In June 2008, the Minister for Women and Equality clearly stated in the Government Equalities Office document, “Framework for a Fairer Future—The Equality Bill” that the Government would consider the case for representative action following the Civil Justice Council’s recommendation. In November 2008 in its final report to the Lord Chancellor, entitled “Improving Access to Justice through Collective Actions”, the council made the following recommendations:
“Recommendation 1 - A generic collective action should be introduced. Individual and discrete collective actions could also properly be introduced in the wider civil context i.e., before the CAT or the Employment Tribunal to complement the generic civil collective action.

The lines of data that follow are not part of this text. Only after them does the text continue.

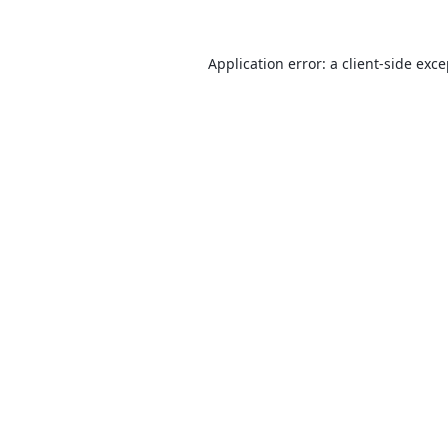
Application error: a
client
-side exc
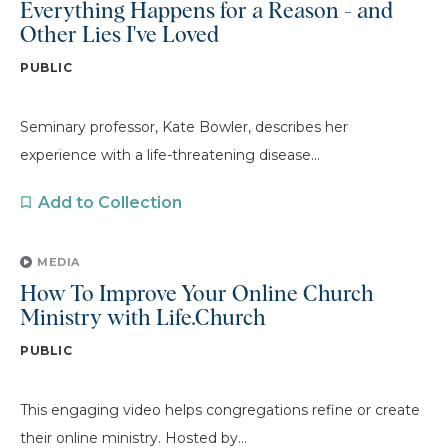
Everything Happens for a Reason - and
Other Lies I've Loved
PUBLIC
Seminary professor, Kate Bowler, describes her
experience with a life-threatening disease...
Add to Collection
MEDIA
How To Improve Your Online Church
Ministry with Life.Church
PUBLIC
This engaging video helps congregations refine or create
their online ministry. Hosted by...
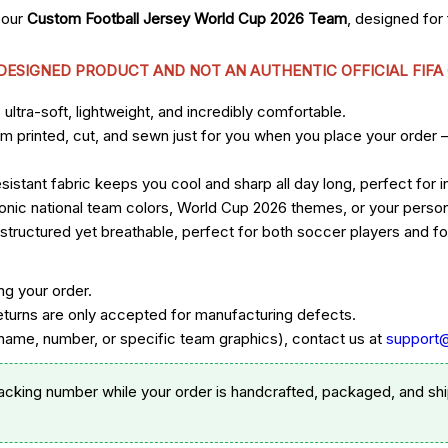
 our
Custom Football Jersey World Cup 2026 Team
, designed fo
 DESIGNED PRODUCT AND NOT AN AUTHENTIC OFFICIAL FIFA
ltra-soft, lightweight, and incredibly comfortable.
om printed, cut, and sewn just for you when you place your order 
sistant fabric keeps you cool and sharp all day long, perfect for
 iconic national team colors, World Cup 2026 themes, or your per
ructured yet breathable, perfect for both soccer players and foo
ng your order.
eturns are only accepted for manufacturing defects.
ame, number, or specific team graphics), contact us at
support
racking number while your order is handcrafted, packaged, and shi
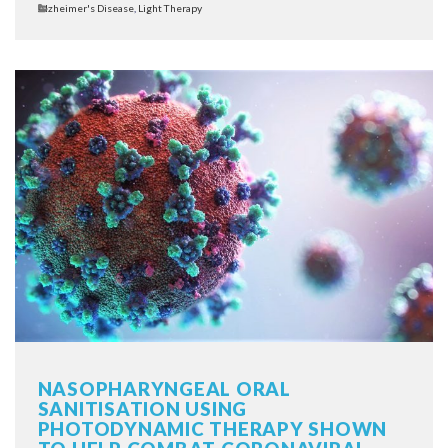
Categories
Alzheimer's Disease
,
Light Therapy
NASOPHARYNGEAL ORAL
SANITISATION USING
PHOTODYNAMIC THERAPY SHOWN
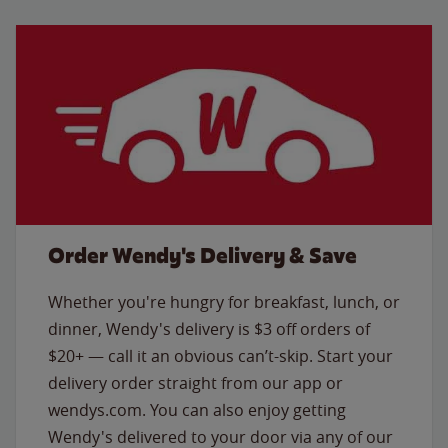
Order Wendy's Delivery & Save
Whether you're hungry for breakfast, lunch, or
dinner, Wendy's delivery is $3 off orders of
$20+ — call it an obvious can’t-skip. Start your
delivery order straight from our app or
wendys.com. You can also enjoy getting
Wendy's delivered to your door via any of our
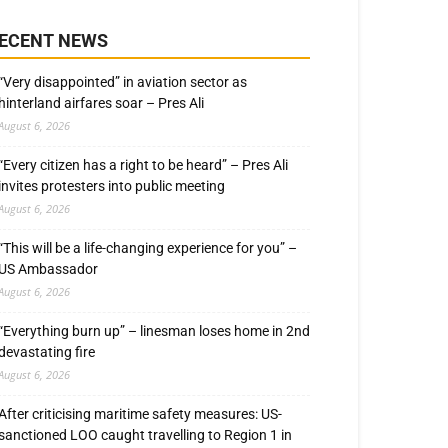
ECENT NEWS
“Very disappointed” in aviation sector as
hinterland airfares soar – Pres Ali
August 6, 2026
“Every citizen has a right to be heard” – Pres Ali
invites protesters into public meeting
August 6, 2026
“This will be a life-changing experience for you” –
US Ambassador
August 6, 2026
“Everything burn up” – linesman loses home in 2nd
devastating fire
August 6, 2026
After criticising maritime safety measures: US-
sanctioned LOO caught travelling to Region 1 in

Recommendation 2 - Collective claims should be capable of being brought by a wide range of representative parties: individual representative claimants or defendants, designated bodies, and ad hoc bodies.”

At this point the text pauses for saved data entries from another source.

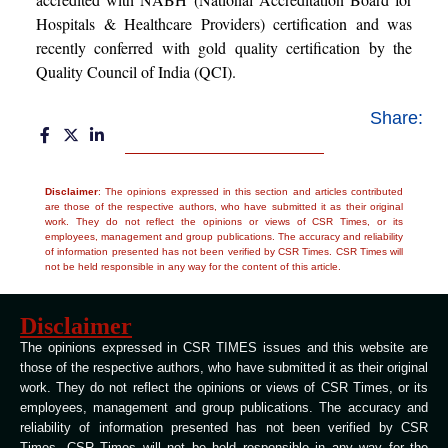
Hospitals & Healthcare Providers) certification and was
recently conferred with gold quality certification by the
Quality Council of India (QCI).
Share:
Disclaimer
: The opinions expressed in this section and articles contributed
are those of the respective authors, who have submitted it as their original
work. They do not reflect the opinions or views of CSR Times, or its
employees, management and group publications. The accuracy and reliability
of information presented has not been verified by CSR Times. CSR Times will
not be held responsible in any way for the content of this article.
Disclaimer
The opinions expressed in CSR TIMES issues and this website are
those of the respective authors, who have submitted it as their original
work. They do not reflect the opinions or views of CSR Times, or its
employees, management and group publications. The accuracy and
reliability of information presented has not been verified by CSR
Times. CSR Times will not be held responsible in any way for the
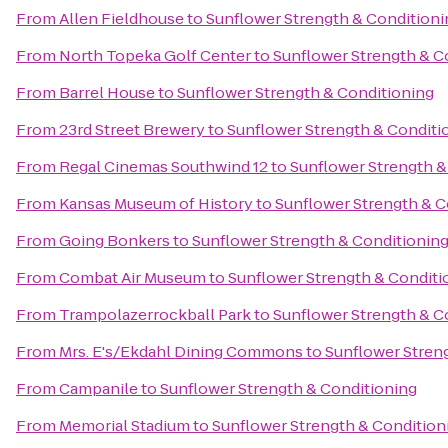
From
Allen Fieldhouse
to
Sunflower Strength & Conditioni
From
North Topeka Golf Center
to
Sunflower Strength & C
From
Barrel House
to
Sunflower Strength & Conditioning
From
23rd Street Brewery
to
Sunflower Strength & Conditi
From
Regal Cinemas Southwind 12
to
Sunflower Strength &
From
Kansas Museum of History
to
Sunflower Strength & C
From
Going Bonkers
to
Sunflower Strength & Conditionin
From
Combat Air Museum
to
Sunflower Strength & Conditi
From
Trampolazerrockball Park
to
Sunflower Strength & C
From
Mrs. E's/Ekdahl Dining Commons
to
Sunflower Stren
From
Campanile
to
Sunflower Strength & Conditioning
From
Memorial Stadium
to
Sunflower Strength & Condition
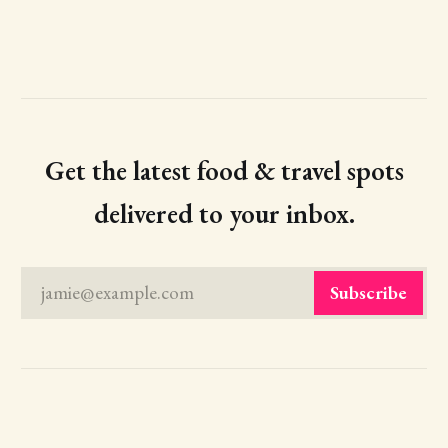
Get the latest food & travel spots
delivered to your inbox.
jamie@example.com
Subscribe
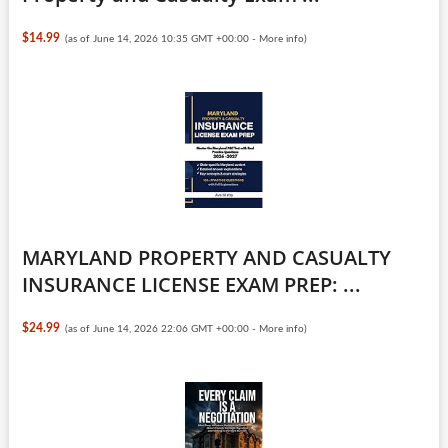
$14.99
(as of June 14, 2026 10:35 GMT +00:00 -
More info
)
MARYLAND PROPERTY AND CASUALTY
INSURANCE LICENSE EXAM PREP: ...
$24.99
(as of June 14, 2026 22:06 GMT +00:00 -
More info
)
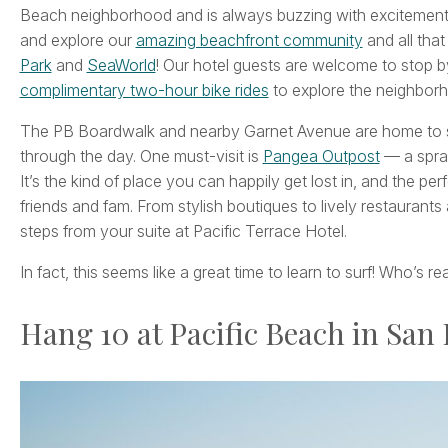
Beach neighborhood and is always buzzing with excitement! E
and explore our
amazing beachfront community
and all that
Park
and
SeaWorld
! Our hotel guests are welcome to stop b
complimentary two-hour bike rides
to explore the neighbor
The PB Boardwalk and nearby Garnet Avenue are home to so
through the day. One must-visit is
Pangea Outpost
— a spraw
It’s the kind of place you can happily get lost in, and the pe
friends and fam. From stylish boutiques to lively restaurants
steps from your suite at Pacific Terrace Hotel.
In fact, this seems like a great time to learn to surf! Who’s 
Hang 10 at Pacific Beach in San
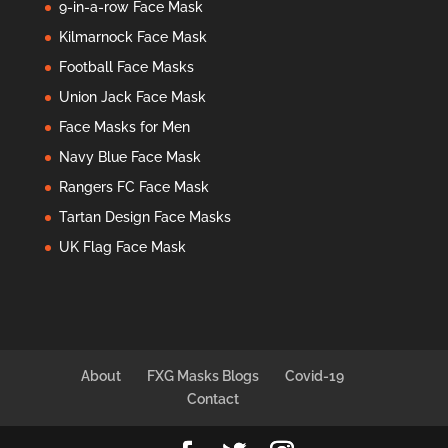
9-in-a-row Face Mask
Kilmarnock Face Mask
Football Face Masks
Union Jack Face Mask
Face Masks for Men
Navy Blue Face Mask
Rangers FC Face Mask
Tartan Design Face Masks
UK Flag Face Mask
About
FXG Masks Blogs
Covid-19
Contact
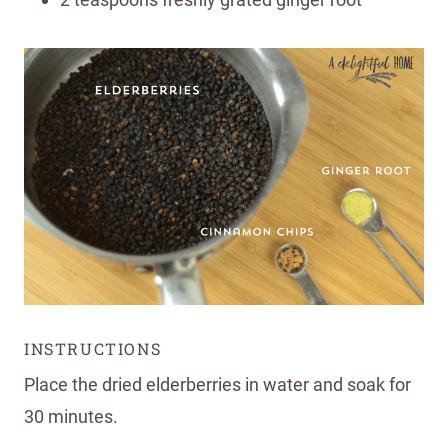
INSTRUCTIONS
Place the dried elderberries in water and soak for
30 minutes.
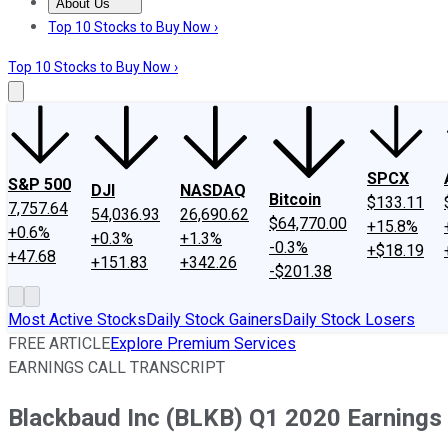
About Us
About Us
Contact Us
Investing Philosophy
Motley Fool Mo
Top 10 Stocks to Buy Now ›
Top 10 Stocks to Buy Now ›
SPCX
S&P 500
DJI
NASDAQ
Bitcoin
$133.11
7,757.64
54,036.93
26,690.62
$64,770.00
+15.8%
+0.6%
+0.3%
+1.3%
-0.3%
+$18.19
+47.68
+151.83
+342.26
-$201.38
Most Active Stocks
Daily Stock Gainers
Daily Stock Losers
FREE ARTICLE
Explore Premium Services
EARNINGS CALL TRANSCRIPT
Blackbaud Inc (BLKB) Q1 2020 Earnings 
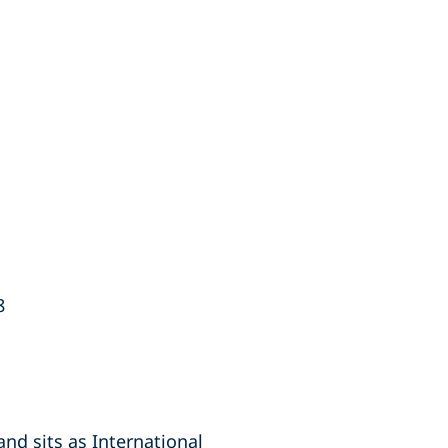
8
nd sits as International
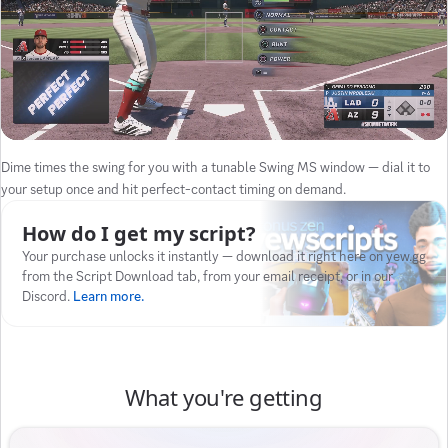
Dime times the swing for you with a tunable Swing MS window — dial it to
your setup once and hit perfect-contact timing on demand.
How do I get my script?
Your purchase unlocks it instantly — download it right here on yew.gg
from the Script Download tab, from your email receipt, or in our
Discord.
Learn more.
What you're getting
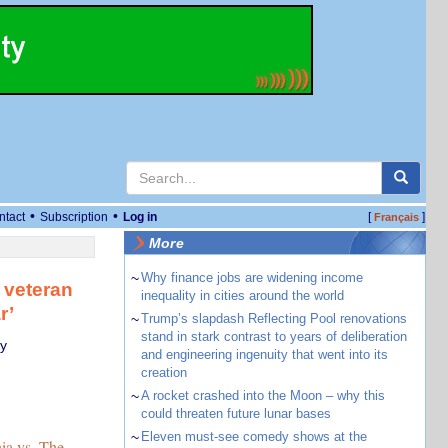
•
•
ntact
Subscription
Log in
[
]
Français
More
~
Why finance jobs are widening income
 veteran
inequality in cities around the world
r’
~
Trump’s slapdash Reflecting Pool renovations
stand in stark contrast to years of deliberation
y
and engineering ingenuity that went into its
creation
~
A rocket crashed into the Moon – why this
could threaten future lunar bases
~
Eleven must-see comedy shows at the
ia vs. The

Those designated bodies could be the trade union, the EHRC or charities that represent people with disabilities. The Government have already had in-depth consultation, where representations were made that representative action should be introduced. They have had expert opinion clearly saying that representative action should be introduced. It would appear to the Liberal Democrats that the Government’s plan to look at the matter again is a delaying tactic. We do not need more consultation. We do not need to ask experts what they think. We have already had their conclusions. I would like to hear from the Minister why the Government are not taking action in the Bill to introduce representative action. It is the most obvious legislative way of dealing with the operation of employment tribunals and their jurisdiction.
The Solicitor-General: Perhaps the hon. Lady would tell me how that would work.

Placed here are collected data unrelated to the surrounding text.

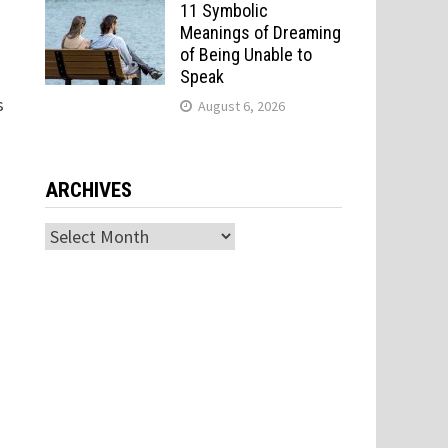
11 Symbolic
Meanings of Dreaming
of Being Unable to
Speak
s
August 6, 2026
ARCHIVES
Archives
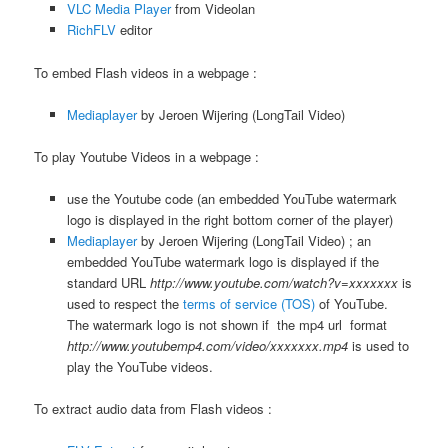
VLC Media Player
from Videolan
RichFLV
editor
To embed Flash videos in a webpage :
Mediaplayer
by Jeroen Wijering (LongTail Video)
To play Youtube Videos in a webpage :
use the Youtube code (an embedded YouTube watermark
logo is displayed in the right bottom corner of the player)
Mediaplayer
by Jeroen Wijering (LongTail Video) ; an
embedded YouTube watermark logo is displayed if the
standard URL
http://www.youtube.com/watch?v=xxxxxxx
is
used to respect the
terms of service (TOS)
of YouTube.
The watermark logo is not shown if the mp4 url format
http://www.youtubemp4.com/video/xxxxxxx.mp4
is used to
play the YouTube videos.
To extract audio data from Flash videos :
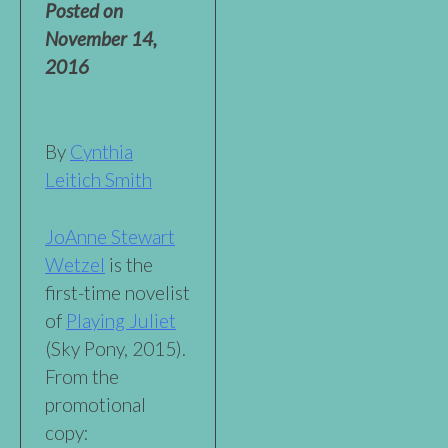
Posted on
November 14,
2016
By
Cynthia
Leitich Smith
JoAnne Stewart
Wetzel
is the
first-time novelist
of
Playing Juliet
(Sky Pony, 2015).
From the
promotional
copy:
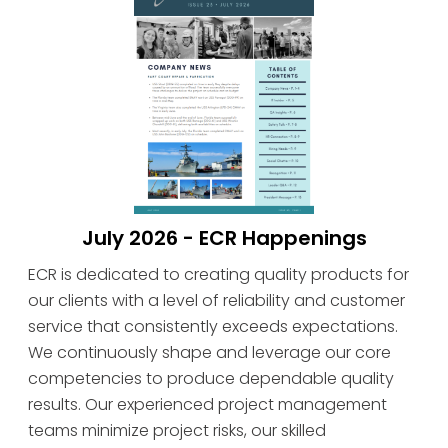
July 2026 - ECR Happenings
ECR is dedicated to creating quality products for
our clients with a level of reliability and customer
service that consistently exceeds expectations.
We continuously shape and leverage our core
competencies to produce dependable quality
results. Our experienced project management
teams minimize project risks, our skilled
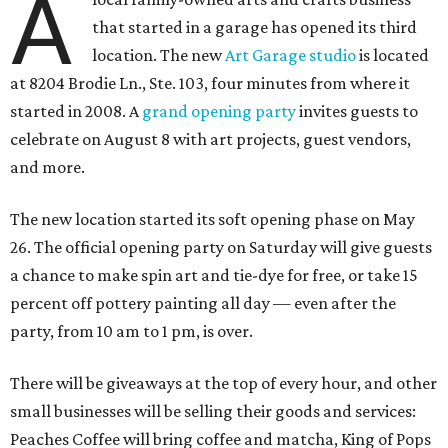
A
that started in a garage has opened its third
location. The new
Art Garage studio
is located
at 8204 Brodie Ln., Ste. 103, four minutes from where it
started in 2008. A
grand opening party
invites guests to
celebrate on August 8 with art projects, guest vendors,
and more.
The new location started its soft opening phase on May
26. The official opening party on Saturday will give guests
a chance to make spin art and tie-dye for free, or take 15
percent off pottery painting all day — even after the
party, from 10 am to 1 pm, is over.
There will be giveaways at the top of every hour, and other
small businesses will be selling their goods and services:
Peaches Coffee will bring coffee and matcha, King of Pops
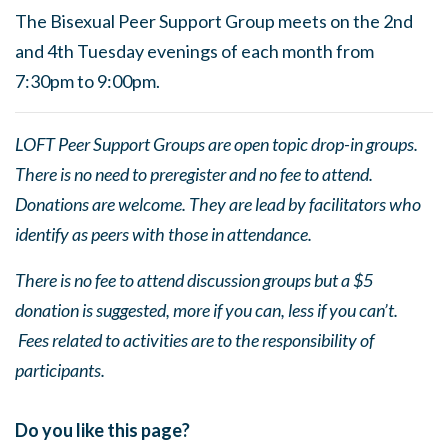
The Bisexual Peer Support Group meets on the 2nd
and 4th Tuesday evenings of each month from
7:30pm to 9:00pm.
LOFT Peer Support Groups are open topic drop-in groups.
There is no need to preregister and no fee to attend.
Donations are welcome. They are lead by facilitators who
identify as peers with those in attendance.
There is no fee to attend discussion groups but a $5
donation is suggested, more if you can, less if you can’t.
Fees related to activities are to the responsibility of
participants.
Do you like this page?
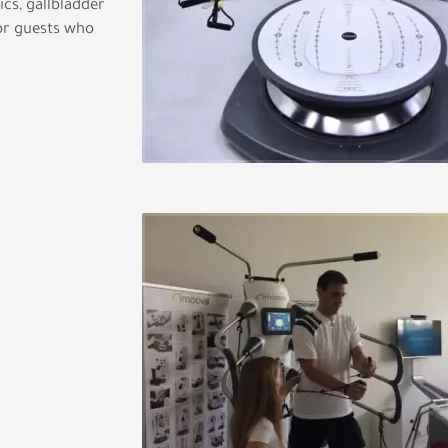
ics, gallbladder
for guests who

Lynne Featherstone: I could write to the hon. and learned Lady in more detail about how it would work. However, my understanding from trade unions I have met with is that, where appropriate, a representative group would consider the collective argument in a case as it applies to other individuals affected in the same way. It would then take the case, with those women, to the tribunal.
The case for representative action is strong and the reason is simple. The structure of discrimination law lends itself to representative action. The law protects someone from discrimination because of their protected characteristic, so if one person can demonstrate that they have been discriminated against because of that protected characteristic, and if others in the same company, or in similar employment, with the same protected characteristic, have, or are likely to have, been treated in the same way, a representative group such as a trade union council, the EHRC or a charity—charities are not mentioned in the new clause, but perhaps they could have been—could take representative action. Rather than requiring each individual to go through the long, complicated and difficult process of bringing a case to tribunal, we should let one person represent them all.
Mr. Harper: May I unpick the hon. Lady’s line of argument? Is she arguing in favour of the new clause and representative action as a principle, is her argument driven largely by the delays and slowness of the existing tribunal system, or is she arguing both?
Lynne Featherstone: In a sense, both. It would be disingenuous to say that the backlogs have not focused the mind on this possible solution. However, the solution has merits in its own right. It would be ludicrous and resource intensive to have identical, or almost identical, employment cases involving discrimination against people with protected characteristics, and not to seek collective redress.